Témoignages

Bonjour monsieur Gibert

Bonjour monsieur Gibert,

On a parlé de vous à la radio, il y a quelques jours. On a annoncé votre mort et fait entendre des morceaux de votre composition.
Il est vrai que vous étiez spécial : votre élégance tranquille, vos mots mais aussi votre besoin de créer ont eu un jour raison de votre intelligence et intuition mathématique.
Je me souviens quand vous avez quitté l’Éducation Nationale pour un choix professionnel « à risque ». Nous nous sommes rencontrés en 77, ton épouse et toi, mon époux et moi. Vous, les Gibert, nous avez aidés, nous les Roudeix, à mater le cancer qui avait déclaré la guerre à Rolland Roudeix.
Vous aviez bien des points communs toi et Roland et cela cimenta votre amitié: discrets (évitons le ridicule), pas mal séducteurs, amoureux de la vie (appliquons-nous à nous construire une vie qui prenne aux tripes, appliquons-nous à cela tant nous redoutons la mort, tâchons de donner une plénitude à ceux qui nous côtoient).
Tout cela vous autorisait à des absences, des voyages professionnels, des « performances » (ARFI, bridge, peut-être même dames de coeur) des éclipses qui nous mettaient, nous vos épouses, à plat. Vous vous faisiez désirer et haïr.

Alain, en mars dernier, tu nous avais dit que tu manquais de souffle, que tu craignais de ne plus être à la hauteur avec ton trombone. Tu étais bien le mieux placé pour en juger. Nous, Roland et moi, un peu nigauds côté musique, nous n’y avions vu que du feu. Tu doutais, tu t’attristais.

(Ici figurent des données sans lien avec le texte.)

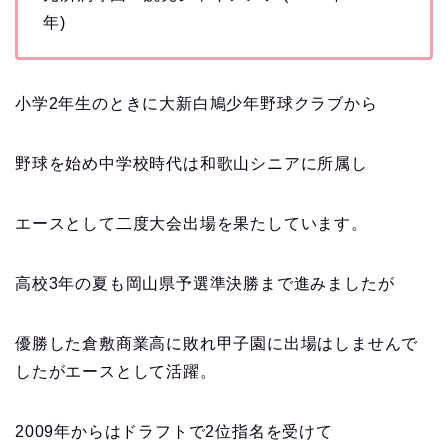
年)
小学2年生のときに大新白鳩少年野球クラブから
野球を始め中学校時代は和歌山シニアに所属し
エースとして二度大会出場を果たしています。
高校3年の夏も岡山県予選準決勝まで進みましたが
優勝した倉敷商業高に敗れ甲子園に出場はしませんで
したがエースとして活躍。
2009年からはドラフトで2位指名を受けて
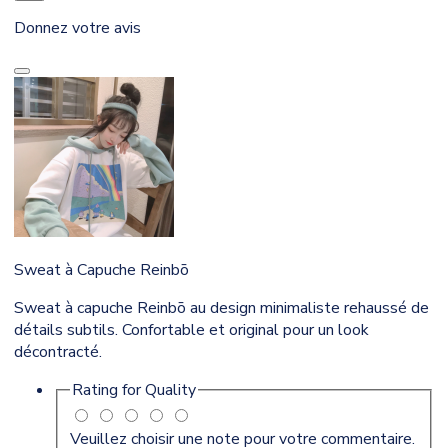
Donnez votre avis
Sweat à Capuche Reinbō
Sweat à capuche Reinbō au design minimaliste rehaussé de
détails subtils. Confortable et original pour un look
décontracté.
Rating for
Quality
Veuillez choisir une note pour votre commentaire.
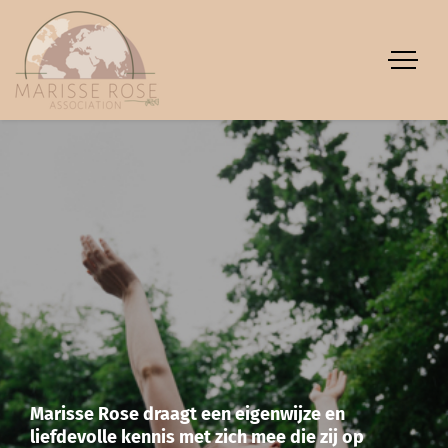
Marisse Rose draagt een eigenwijze en
liefdevolle kennis met zich mee die zij op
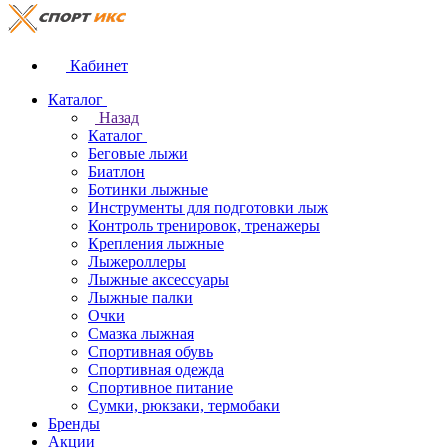
Кабинет
Каталог
Назад
Каталог
Беговые лыжи
Биатлон
Ботинки лыжные
Инструменты для подготовки лыж
Контроль тренировок, тренажеры
Крепления лыжные
Лыжероллеры
Лыжные аксессуары
Лыжные палки
Очки
Смазка лыжная
Спортивная обувь
Спортивная одежда
Спортивное питание
Сумки, рюкзаки, термобаки
Бренды
Акции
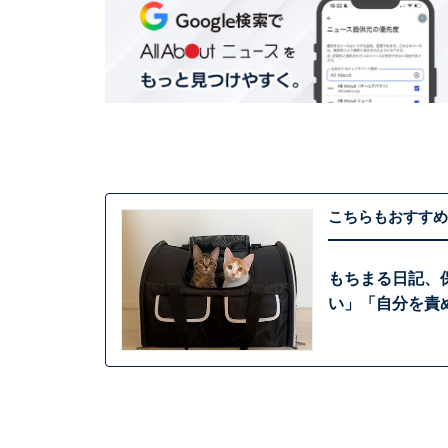
こちらもおすすめ
もちまる日記、
い」「自分を責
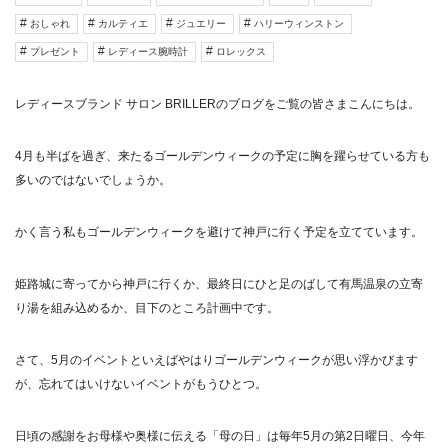
おしゃれ
カルティエ
ジュエリー
ハリーウィンストン
プレゼント
レディース腕時計
ロレックス
レディースブランド サロン BRILLER
のブログをご覧の皆さまこんにちは。
4月も半ばを過ぎ、来たるゴールデンウィークの予定に胸を躍らせている方も
多いのではないでしょうか。
かく言う私もゴールデンウィークを避けて神戸に行く予定を立てています。
姫路城に寄ってから神戸に行くか、最終日にひと足のばして有馬温泉の立寄
り湯を組み込めるか、目下のところ計画中です。
さて、5月のイベントといえばやはりゴールデンウィークが思い浮かびます
が、忘れてはいけないイベントがもうひとつ。
日頃の感謝をお母様や奥様に伝える「母の日」は毎年
5
月の第
2
日曜日、今年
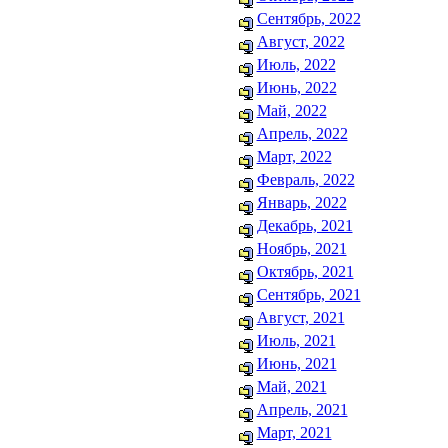
Сентябрь, 2022
Август, 2022
Июль, 2022
Июнь, 2022
Май, 2022
Апрель, 2022
Март, 2022
Февраль, 2022
Январь, 2022
Декабрь, 2021
Ноябрь, 2021
Октябрь, 2021
Сентябрь, 2021
Август, 2021
Июль, 2021
Июнь, 2021
Май, 2021
Апрель, 2021
Март, 2021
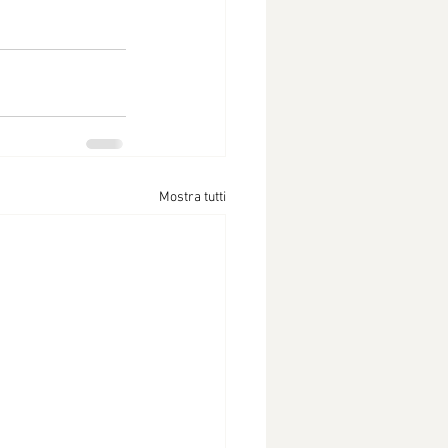
Mostra tutti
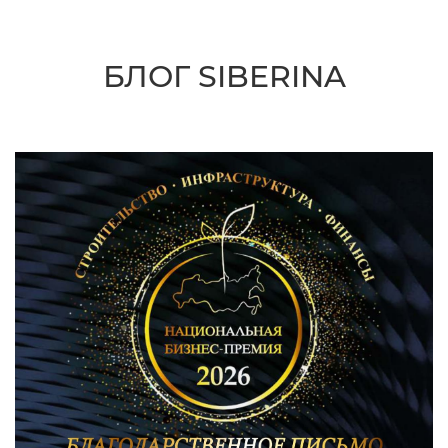
БЛОГ SIBERINA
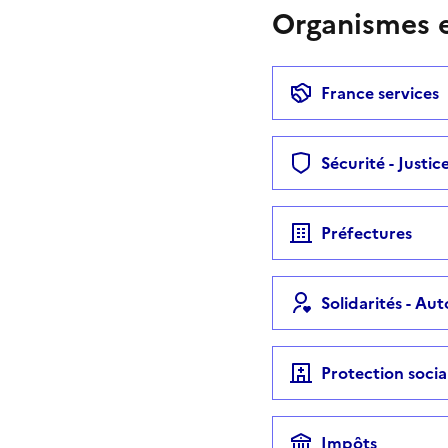
Organismes e
France services
Sécurité - Justic
Préfectures
Solidarités - Au
Protection socia
Impôts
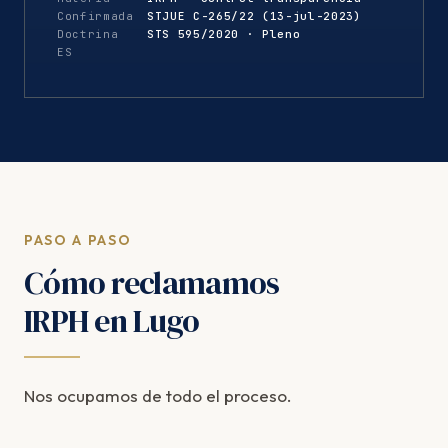
Confirmada
STJUE C-265/22 (13-jul-2023)
Doctrina
STS 595/2020 · Pleno
ES
PASO A PASO
Cómo reclamamos
IRPH en Lugo
Nos ocupamos de todo el proceso.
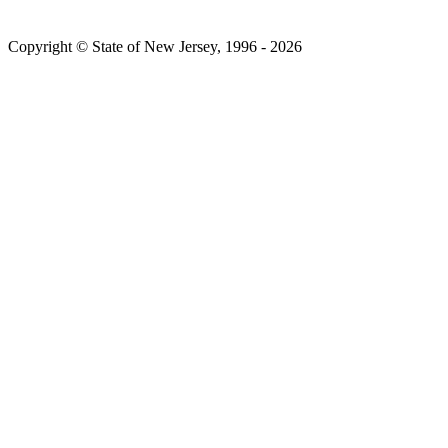
Copyright © State of New Jersey, 1996 -​​​​‌ ‍ ​‍​‍‌‍ ‌ ​‍‌‍‍‌‌‍‌ ‌‍‍‌‌‍ ‍​‍​‍​ ‍‍​‍​‍‌ ​ ‌‍​‌‌‍ ‍‌‍‍‌‌ ‌​‌ ‍‌​‍ ‍‌‍‍‌‌‍ ​‍​‍​‍ ​​‍​‍‌‍‍​‌ ​‍‌‍‌‌‌‍‌‍​‍​‍​ ‍‍​‍​‍‌‍‍​‌ ‌​‌ ‌​‌ ​​​ ‍‍​‍ ​‍ ‌‍ ​‌‍ ‌‍​ ‌‍​‌‌‍ ​‌‍‍​‌‍ ‌ ​ ‌ ‌​​ ‍‍​ ​ ​ ​ ​ ​ ​ ​ ​‍ ‌‍‍‌‌‍ ‍‌ ‌​‌‍‌‌‌‍ ‍‌ ‌​​‍ ‌‍‌‌‌‍‌​‌‍‍‌‌ ‌​​‍ ‌‍ ‌‌‍ ‌‍‌​‌‍‌‌​ ‌‌ ​​‌ ​‍‌‍‌‌‌ ​ ‌‍‌‌‌‍ ‍‌ ‌​‌‍​‌‌ ‌​‌‍‍‌‌‍ ‌‍ ‍​ ‍ ‌‍‍‌‌‍‌​​ ‌‌‍ ‍‌‍‍‍‌​‌ ‌‍ ‌ ‌‍‌​ ​‌‍​‌‌ ‍‌‌‍ ‌ ‌‌‌ ‌​​ ‍ ‌ ‌​‌ ‍‌‌ ​​‌‍‌‌​ ‌‌‍ ‍‌‍‍‍‌‍ ​‌‍​‌‌ ‍‌‌‍ ‌ ‌‌‌ ‌​​ ‍ ‌ ​​‌‍​‌‌ ‌​‌‍‍​​ ‌‌‍‌‍‌‍ ‌‍ ‌ ‌​‌‍‌‌‌ ​‍​‍ ‍‌‍ ​‌‍‌‌‌‍‌ ‌‍​‌‌‍ ​​ ‌‍​‍‌‍​‌‌ ​ ‌‍‌‌‌‌‌‌‌ ​‍‌‍ ​​ ‌‌‍‍​‌ ‌​‌ ‌​‌ ​​​‍‌‌​ ​ ‌​​‌​‍‌‌​ ​‍‌​‌‍​‍‌‌​ ​‍‌​‌‍‌‍ ​‌‍ ‌‍​ ‌‍​‌‌‍ ​‌‍‍​‌‍ ‌ ​ ‌ ‌​​‍‌‌​ ​ ‌​​‌​ ​ ​ ​ ​ ​ ​ ​ ​‍‌‍‌‍‍‌‌‍‌​​ ‌‌‍ ‍‌‍‍‍‌​‌ ‌‍ ‌ ‌‍‌​ ​‌‍​‌‌ ‍‌‌‍ ‌ ‌‌‌ ‌​​‍‌‍‌ ‌​‌ ‍‌‌ ​​‌‍‌‌​ ‌‌‍ ‍‌‍‍‍‌‍ ​‌‍​‌‌ ‍‌‌‍ ‌ ‌‌‌ ‌​​‍‌‍‌ ​​‌‍​‌‌ ‌​‌‍‍​​ ‌‌‍‌‍‌‍ ‌‍ ‌ ‌​‌‍‌‌‌ ​‍​‍ ‍‌‍ ​‌‍‌‌‌‍‌ ‌‍​‌‌‍ ​​‍‌‍‌ ​​‌‍‌‌‌ ​‍‌ ​ ‌ ​​‌‍‌‌‌‍​ ‌ ‌​‌‍‍‌‌ ‌‍‌‍‌‌​ ‌‌ ​​‌ ‌‌‌‍​‍‌‍ ​‌‍‍‌‌ ​ ‌‍‍​‌‍‌‌‌‍‌​​‍​‍‌ ‌
2026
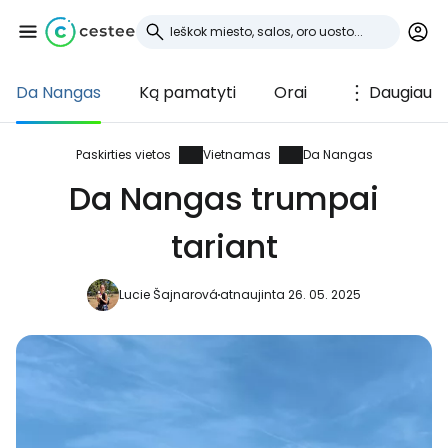
Da Nangas
Ką pamatyti
Orai
Daugiau
Prisijunkite prie
Cestee
Paskirties vietos
Vietnamas
Da Nangas
Da Nangas trumpai
... pasaulinė kelionių bendruomenė
tariant
Tęsti su Google
Lucie Šajnarová
atnaujinta 26. 05. 2025
Tęsti su Facebook
Tęsti el. paštu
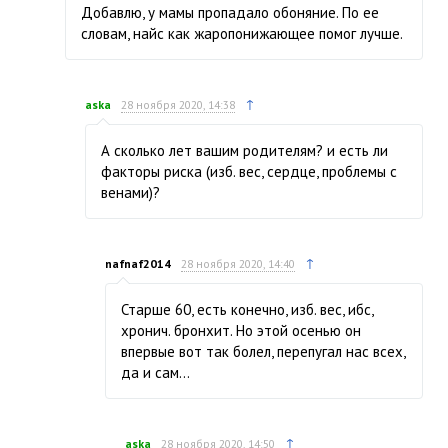
Добавлю, у мамы пропадало обоняние. По ее
словам, найс как жаропонижающее помог лучше.
↑
aska
28 ноября 2020, 14:38
А сколько лет вашим родителям? и есть ли
факторы риска (изб. вес, сердце, проблемы с
венами)?
↑
nafnaf2014
28 ноября 2020, 14:40
Старше 60, есть конечно, изб. вес, ибс,
хронич. бронхит. Но этой осенью он
впервые вот так болел, перепугал нас всех,
да и сам…
↑
aska
28 ноября 2020, 14:50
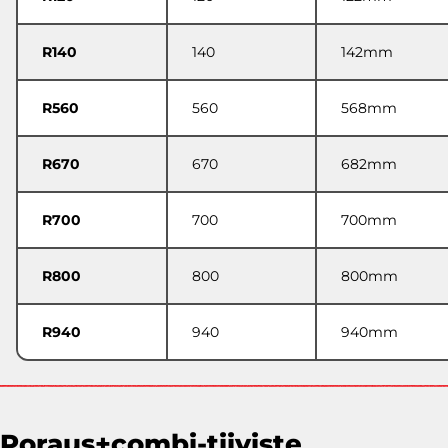
R140
140
142mm
R560
560
568mm
R670
670
682mm
R700
700
700mm
R800
800
800mm
R940
940
940mm
Poraus+combi-tiiviste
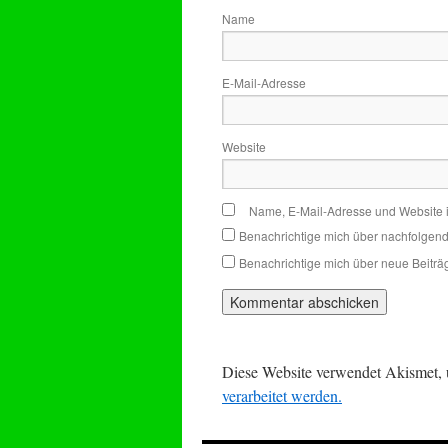
Name
E-Mail-Adresse
Website
Name, E-Mail-Adresse und Website 
Benachrichtige mich über nachfolgen
Benachrichtige mich über neue Beiträg
Diese Website verwendet Akismet,
verarbeitet werden.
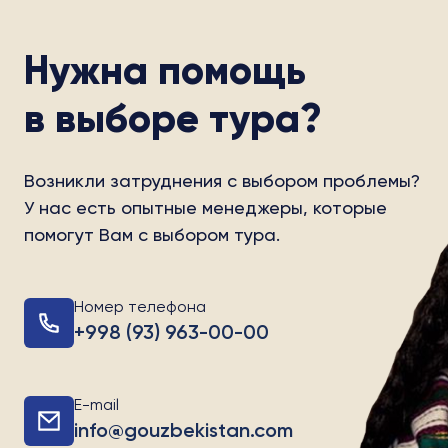
Нужна помощь
в выборе тура?
Возникли затруднения с выбором проблемы?
У нас есть опытные менеджеры, которые
помогут Вам с выбором тура.
Номер телефона
+998 (93) 963-00-00
E-mail
info@gouzbekistan.com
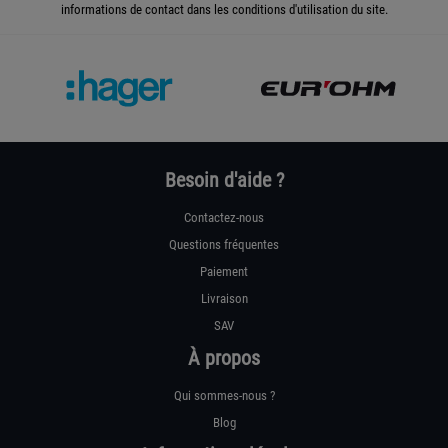
informations de contact dans les conditions d'utilisation du site.
Besoin d'aide ?
Contactez-nous
Questions fréquentes
Paiement
Livraison
SAV
À propos
Qui sommes-nous ?
Blog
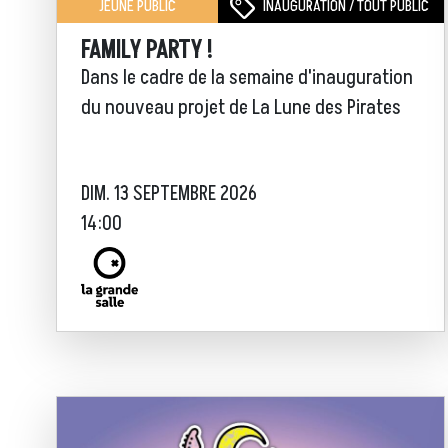
INAUGURATION / TOUT PUBLIC
JEUNE PUBLIC
FAMILY PARTY !
Dans le cadre de la semaine d'inauguration
du nouveau projet de La Lune des Pirates
DIM. 13 SEPTEMBRE 2026
14:00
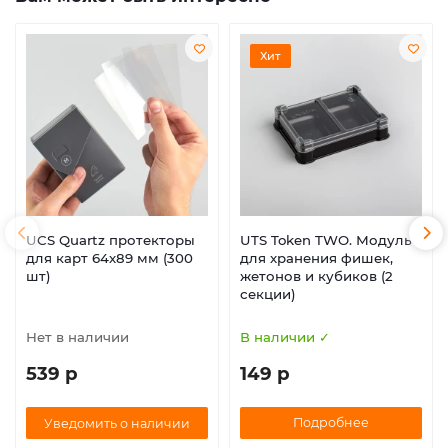
Хит
UCS Quartz протекторы
UTS Token TWO. Модуль
для карт 64х89 мм (300
для хранения фишек,
шт)
жетонов и кубиков (2
секции)
Нет в наличии
В наличии ✓
539 р
149 р
Подробнее
Уведомить о наличии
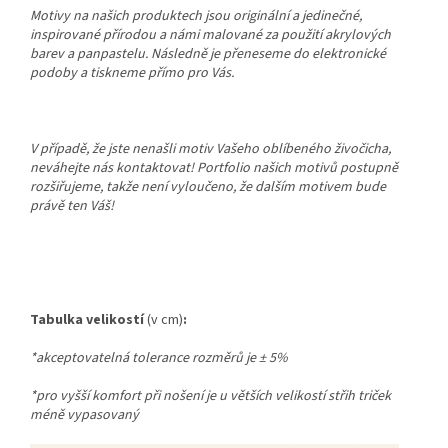
Motivy na našich produktech jsou originální a jedinečné,
inspirované přírodou a námi malované za použití akrylových
barev a panpastelu. Následně je přeneseme do elektronické
podoby a tiskneme přímo pro Vás.
V případě, že jste nenašli motiv Vašeho oblíbeného živočicha,
neváhejte nás kontaktovat! Portfolio našich motivů postupně
rozšiřujeme, takže není vyloučeno, že dalším motivem bude
právě ten Váš!
Tabulka velikostí
(v cm)
:
*akceptovatelná tolerance rozměrů je
±
5%
*pro vyšší komfort při nošení je u větších velikostí střih triček
méně vypasovaný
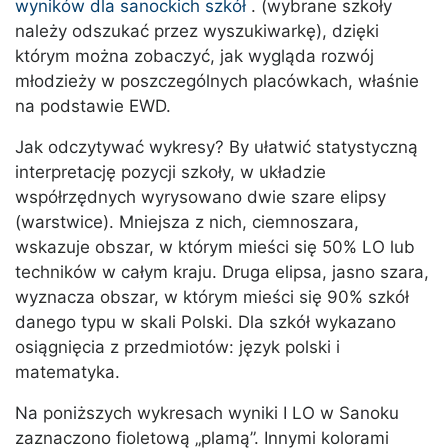
wyników dla sanockich szkół
. (wybrane szkoły
należy odszukać przez wyszukiwarkę), dzięki
którym można zobaczyć, jak wygląda rozwój
młodzieży w poszczególnych placówkach, właśnie
na podstawie EWD.
Jak odczytywać wykresy? By ułatwić statystyczną
interpretację pozycji szkoły, w układzie
współrzędnych wyrysowano dwie szare elipsy
(warstwice). Mniejsza z nich, ciemnoszara,
wskazuje obszar, w którym mieści się 50% LO lub
techników w całym kraju. Druga elipsa, jasno szara,
wyznacza obszar, w którym mieści się 90% szkół
danego typu w skali Polski. Dla szkół wykazano
osiągnięcia z przedmiotów: język polski i
matematyka.
Na poniższych wykresach wyniki I LO w Sanoku
zaznaczono fioletową „plamą”. Innymi kolorami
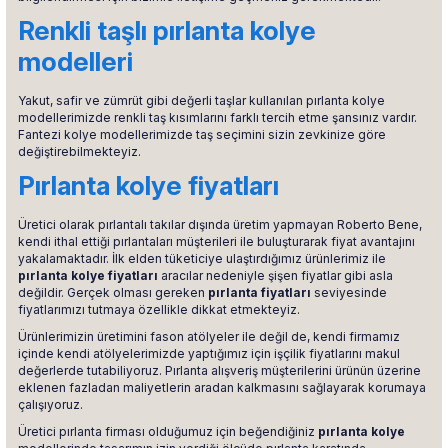
Renkli taşlı pırlanta kolye
modelleri
Yakut, safir ve zümrüt gibi değerli taşlar kullanılan pırlanta kolye
modellerimizde renkli taş kısımlarını farklı tercih etme şansınız vardır.
Fantezi kolye modellerimizde taş seçimini sizin zevkinize göre
değiştirebilmekteyiz.
Pırlanta kolye fiyatları
Üretici olarak pırlantalı takılar dışında üretim yapmayan Roberto Bene,
kendi ithal ettiği pırlantaları müşterileri ile buluşturarak fiyat avantajını
yakalamaktadır. İlk elden tüketiciye ulaştırdığımız ürünlerimiz ile
pırlanta kolye fiyatları
aracılar nedeniyle şişen fiyatlar gibi asla
değildir. Gerçek olması gereken
pırlanta fiyatları
seviyesinde
fiyatlarımızı tutmaya özellikle dikkat etmekteyiz.
Ürünlerimizin üretimini fason atölyeler ile değil de, kendi firmamız
içinde kendi atölyelerimizde yaptığımız için işçilik fiyatlarını makul
değerlerde tutabiliyoruz. Pırlanta alışveriş müşterilerini ürünün üzerine
eklenen fazladan maliyetlerin aradan kalkmasını sağlayarak korumaya
çalışıyoruz.
Üretici pırlanta firması olduğumuz için beğendiğiniz
pırlanta kolye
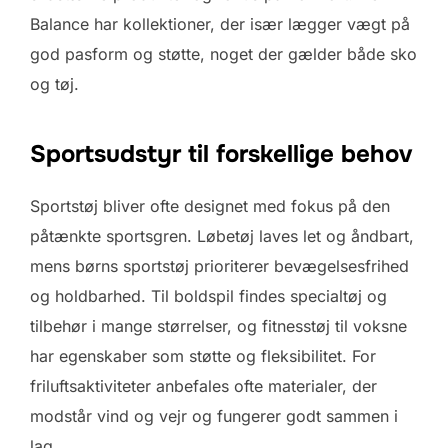
Balance har kollektioner, der især lægger vægt på
god pasform og støtte, noget der gælder både sko
og tøj.
Sportsudstyr til forskellige behov
Sportstøj bliver ofte designet med fokus på den
påtænkte sportsgren. Løbetøj laves let og åndbart,
mens børns sportstøj prioriterer bevægelsesfrihed
og holdbarhed. Til boldspil findes specialtøj og
tilbehør i mange størrelser, og fitnesstøj til voksne
har egenskaber som støtte og fleksibilitet. For
friluftsaktiviteter anbefales ofte materialer, der
modstår vind og vejr og fungerer godt sammen i
lag.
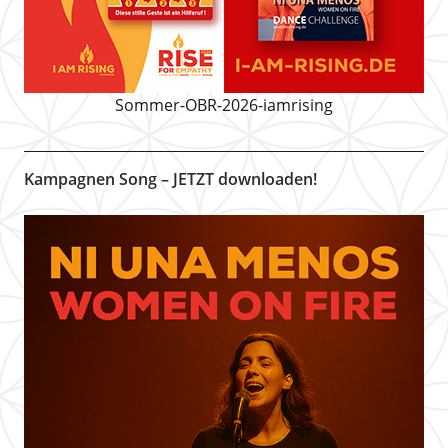
Sommer-OBR-2026-iamrising
Kampagnen Song – JETZT downloaden!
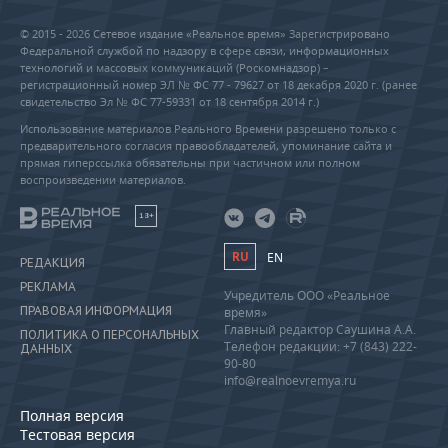
© 2015 - 2026 Сетевое издание «Реальное время» Зарегистрировано
Федеральной службой по надзору в сфере связи, информационных
технологий и массовых коммуникаций (Роскомнадзор) –
регистрационный номер ЭЛ № ФС 77 - 79627 от 18 декабря 2020 г. (ранее
свидетельство Эл № ФС 77-59331 от 18 сентября 2014 г.)
Использование материалов Реального Времени разрешено только с
предварительного согласия правообладателей, упоминание сайта и
прямая гиперссылка обязательны при частичном или полном
воспроизведении материалов.
18+
RU
EN
РЕДАКЦИЯ
РЕКЛАМА
Учредитель ООО «Реальное
ПРАВОВАЯ ИНФОРМАЦИЯ
время»
Главный редактор Саушина А.А.
ПОЛИТИКА О ПЕРСОНАЛЬНЫХ
Телефон редакции: +7 (843) 222-
ДАННЫХ
90-80
info@realnoevremya.ru
Полная версия
Тестовая версия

Et puis, et puis Roland a eu la malencontreuse initiative de prendre la porte de sortie début juin. Comme elle reste toujours entrouverte cette porte, tu n’as pas hésité bien longtemps. Solidaire, complice.

Ni toi, ni Roland n’êtes là désormais pour nous donner des conseils face à votre mort. Mais nous allons nous en sortir, nous les « endeuillées ». Nous allons respecter votre éthique, les gars. Nos ferons fi de nos petits maux et misères. Nous nous abstiendrons de pleurer longuement en public. Nous les veuves, nous continuerons à soigner ces chaumières que vous nous avez aidées à bâtir et qui ont,depuis un moment, été plus ou moins désertées par nos enfants.
Nous ne nous laisserons pas faire par votre absence.
Si vous avez été nos compagnons de vie, c’est bien, que morts ou vifs, vous comptiez sur nous pour tenir le cap.

Au revoir monsieur Gibert. Je vous embrasse.